養殖業回報高,風險也大,這跟一家養一頭黑毛豬可不一樣,稍有不慎便要全軍覆沒,鄉親們是瞎子趟河抹黑過,他的要求真的不敢太高。
來到石泉縣,湯明只有一句話:只求穩,不求冒進,盲目的擴大規模要不得。
老村長心里咯噔一下,他們村的綿羊不僅翻了倍,現在好多母羊又懷孕了,冬天之前,他們的羊群還得翻一番。
隔壁養豬村村長投過來意味深長的眼神。
老村長直接給他一個大白眼:發展太快怪我嘍。
七十年代牧羊犬
來呀,互相折磨呀!
上級領導視察這件事情,駱蕓和秦冷還不知道,他們現在在離村子比較遠的草場上,這里位于一個洼地,河流路過這里匯聚成一汪湖水,湖水面積很大,分支蜿蜒地伸展向旁邊的山林,偶爾會有野生動物跑過來喝水,駱蕓看著飲水的綿羊和湖對岸的傻狍子對視,這倆個小家伙對視快十分鐘了,誰也沒移開視線。
瞪眼比賽不分勝負,小羊居然使出跺腳想引對方分神,然后那個傻狍子就真分神了,視線立刻落到小羊跺的那只羊蹄子上,小羊高興地咩咩叫著,好像贏了五百萬,蹦蹦跳跳回到隊伍中,獨留對面傻狍子一副“我是誰,我在哪兒,發生了啥”的茫然表情。
估計它也沒想到對手居然如此有心機。
駱蕓站在這里是怕小羊一個不小心掉進湖里,這湖可深得很,沒想到居然看到這一出大戲,她同情地看向傻狍子,那傻狍子感覺到駱蕓的視線,望過來發現是一條大狗,嚇得屁股上的白毛都炸開了,轉身倉皇失措地逃開,太害怕,還滑了一跤。
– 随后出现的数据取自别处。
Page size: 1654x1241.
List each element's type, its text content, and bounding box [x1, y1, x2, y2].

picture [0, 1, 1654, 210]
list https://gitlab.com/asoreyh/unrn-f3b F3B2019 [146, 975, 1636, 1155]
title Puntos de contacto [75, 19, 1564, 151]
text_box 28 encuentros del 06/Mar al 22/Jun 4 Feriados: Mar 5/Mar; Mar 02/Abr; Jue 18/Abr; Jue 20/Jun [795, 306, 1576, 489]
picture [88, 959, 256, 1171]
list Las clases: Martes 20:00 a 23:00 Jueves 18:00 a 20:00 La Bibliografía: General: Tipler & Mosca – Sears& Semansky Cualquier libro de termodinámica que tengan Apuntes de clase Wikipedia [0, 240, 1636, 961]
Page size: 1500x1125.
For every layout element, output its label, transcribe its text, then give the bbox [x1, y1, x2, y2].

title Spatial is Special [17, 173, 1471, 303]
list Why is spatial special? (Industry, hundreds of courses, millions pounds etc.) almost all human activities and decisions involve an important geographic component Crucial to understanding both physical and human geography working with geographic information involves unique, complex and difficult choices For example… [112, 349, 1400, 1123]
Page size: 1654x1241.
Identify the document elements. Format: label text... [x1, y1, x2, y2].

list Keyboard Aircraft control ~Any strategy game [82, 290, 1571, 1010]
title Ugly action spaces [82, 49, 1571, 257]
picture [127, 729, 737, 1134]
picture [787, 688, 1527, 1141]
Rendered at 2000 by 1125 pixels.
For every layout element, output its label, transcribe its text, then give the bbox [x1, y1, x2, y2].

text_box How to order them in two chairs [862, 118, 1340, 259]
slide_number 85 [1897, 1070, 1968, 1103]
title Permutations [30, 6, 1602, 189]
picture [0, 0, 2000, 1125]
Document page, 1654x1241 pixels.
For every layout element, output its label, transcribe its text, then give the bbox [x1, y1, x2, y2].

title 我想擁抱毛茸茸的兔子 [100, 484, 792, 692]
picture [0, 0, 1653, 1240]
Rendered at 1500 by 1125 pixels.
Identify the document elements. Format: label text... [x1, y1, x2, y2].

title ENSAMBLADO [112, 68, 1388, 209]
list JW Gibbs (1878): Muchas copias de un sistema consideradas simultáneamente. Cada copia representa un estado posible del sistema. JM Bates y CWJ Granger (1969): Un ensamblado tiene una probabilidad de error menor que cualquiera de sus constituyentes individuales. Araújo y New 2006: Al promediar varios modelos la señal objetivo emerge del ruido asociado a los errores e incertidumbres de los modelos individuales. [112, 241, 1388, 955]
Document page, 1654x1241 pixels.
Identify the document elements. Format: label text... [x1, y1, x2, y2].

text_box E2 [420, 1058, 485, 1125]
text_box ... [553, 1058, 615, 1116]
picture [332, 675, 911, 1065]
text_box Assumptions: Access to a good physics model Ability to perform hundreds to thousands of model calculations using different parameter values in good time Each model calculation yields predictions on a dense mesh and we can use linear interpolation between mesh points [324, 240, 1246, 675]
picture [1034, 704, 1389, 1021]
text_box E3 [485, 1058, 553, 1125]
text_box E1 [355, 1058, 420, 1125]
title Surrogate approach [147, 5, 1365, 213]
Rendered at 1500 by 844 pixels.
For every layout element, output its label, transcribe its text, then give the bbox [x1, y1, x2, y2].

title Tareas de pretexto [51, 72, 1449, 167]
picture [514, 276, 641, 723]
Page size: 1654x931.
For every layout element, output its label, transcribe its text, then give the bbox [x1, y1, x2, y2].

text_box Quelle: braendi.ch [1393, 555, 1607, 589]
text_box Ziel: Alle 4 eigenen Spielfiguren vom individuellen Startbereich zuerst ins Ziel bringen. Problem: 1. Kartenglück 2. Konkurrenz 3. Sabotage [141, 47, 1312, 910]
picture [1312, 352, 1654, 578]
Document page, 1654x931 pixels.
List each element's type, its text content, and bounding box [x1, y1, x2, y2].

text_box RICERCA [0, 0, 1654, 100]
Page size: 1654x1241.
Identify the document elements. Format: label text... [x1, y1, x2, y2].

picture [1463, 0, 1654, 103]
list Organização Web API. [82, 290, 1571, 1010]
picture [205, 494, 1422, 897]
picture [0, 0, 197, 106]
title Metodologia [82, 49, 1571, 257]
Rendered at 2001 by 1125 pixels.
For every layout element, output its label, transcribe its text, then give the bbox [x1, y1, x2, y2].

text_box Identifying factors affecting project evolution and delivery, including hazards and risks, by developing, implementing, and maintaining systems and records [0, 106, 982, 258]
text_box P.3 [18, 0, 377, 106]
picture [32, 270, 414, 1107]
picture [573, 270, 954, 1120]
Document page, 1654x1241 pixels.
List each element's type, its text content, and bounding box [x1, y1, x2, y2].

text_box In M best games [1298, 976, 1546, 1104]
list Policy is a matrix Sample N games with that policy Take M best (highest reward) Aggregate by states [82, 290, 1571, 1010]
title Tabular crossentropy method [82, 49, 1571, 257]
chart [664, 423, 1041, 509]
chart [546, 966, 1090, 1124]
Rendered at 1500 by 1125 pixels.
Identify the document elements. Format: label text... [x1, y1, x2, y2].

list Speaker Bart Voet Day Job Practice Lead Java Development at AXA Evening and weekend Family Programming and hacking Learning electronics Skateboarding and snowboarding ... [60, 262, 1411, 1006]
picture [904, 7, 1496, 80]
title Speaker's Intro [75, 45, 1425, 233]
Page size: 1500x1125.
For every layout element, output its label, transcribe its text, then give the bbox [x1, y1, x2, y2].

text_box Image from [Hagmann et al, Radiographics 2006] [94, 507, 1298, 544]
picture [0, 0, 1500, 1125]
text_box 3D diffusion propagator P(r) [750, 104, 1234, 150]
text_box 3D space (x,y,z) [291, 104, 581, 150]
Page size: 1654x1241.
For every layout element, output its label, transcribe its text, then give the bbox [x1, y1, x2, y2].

駱蕓莫名其妙,自己長得那么可怕嗎?明明長著一張沒有攻擊力的臉。
她抬爪抓了抓胸前的長毛,回頭一看,虎子居然站在自己身后,感情那只傻狍子是被它嚇跑的。
虎子坐在駱蕓身邊,很罕見地嘆了口氣。
這可不像虎子的作風,駱蕓忍不住好奇的問:怎么了?
虎子沉默了片刻,回頭默默看向遠處。
駱蕓順著它的目光看向身后,距離它們十個羊圈的距離外,秦冷張開手臂,一只手拿著紅本子,一只手拿著羊鞭子,他的面前有六只從羊群里分出來的羊,此時正驚慌失措的想逃回羊群里,它們的叫聲可憐巴巴,眼睛里根本沒有阻攔在身前的秦冷,一門心思想撞開他逃回去,甚至發現駱蕓和虎子回過頭看的時候,還從它倆咩咩叫著求助起來。
而六只可憐羊的身后,是六條興奮的大狗——嗯,正確來說,是六只興奮到失控的大狗[捂臉]
駱蕓還能聽到秦冷失控地大吼聲:“雪雪你不要嚇唬它們,大黃你攔著點雪雪。二黃你往前點,你離羊那么遠干什么?三黃、四黃、五黃……算了你們隨便吧。”
秦冷喊的嗓子都劈叉了,但還是在努力阻攔羊群和興奮過度,想要撲到羊背上的雪雪。
虎子重重嘆了口氣,非常挫敗地說:我,控制不了局面。
它的眼神里有迷茫,好像從來沒遇見過這樣的挫折,看起來格外讓人心疼。
駱蕓抬起小狗爪摁在虎子寬大的額頭上,并揉了揉,在虎子望過來的眼神下,她笑瞇瞇地說:大家是第一次,難免局面失控,不要氣餒,我們慢慢來。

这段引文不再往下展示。